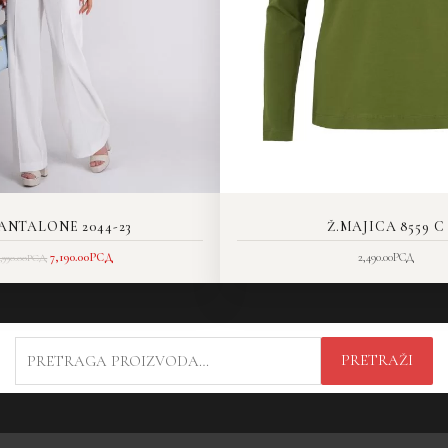
PANTALONE 2044-23
Ž.MAJICA 8559 C
7,190.00
РСД
2,490.00
РСД
,990.00
РСД
PRETRAGA
PRETRAŽI
ZA:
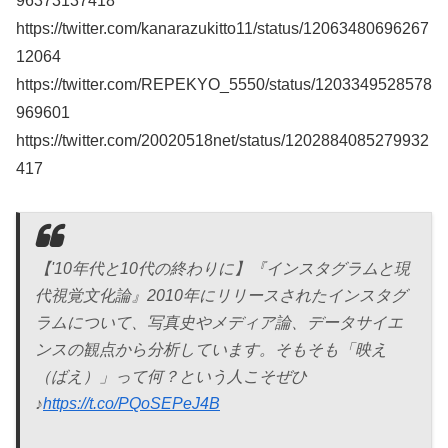
96373137418
https://twitter.com/kanarazukitto11/status/12063480696267
12064
https://twitter.com/REPEKYO_5550/status/1203349528578
969601
https://twitter.com/20020518net/status/1202884085279932
417
【'10年代と10代の終わりに】『インスタグラムと現
代視覚文化論』2010年にリリースされたインスタグ
ラムについて、写真史やメディア論、データサイエ
ンスの観点から分析しています。そもそも「映え
（ばえ）」って何？という人こそぜひ
♪
https://t.co/PQoSEPeJ4B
::::
AIM OF THE EXERCISE: Using the entries above, tally how many lines have the word "twitter" in them; write the number and nothing more.

RESPONSE TO THIS TASK: 3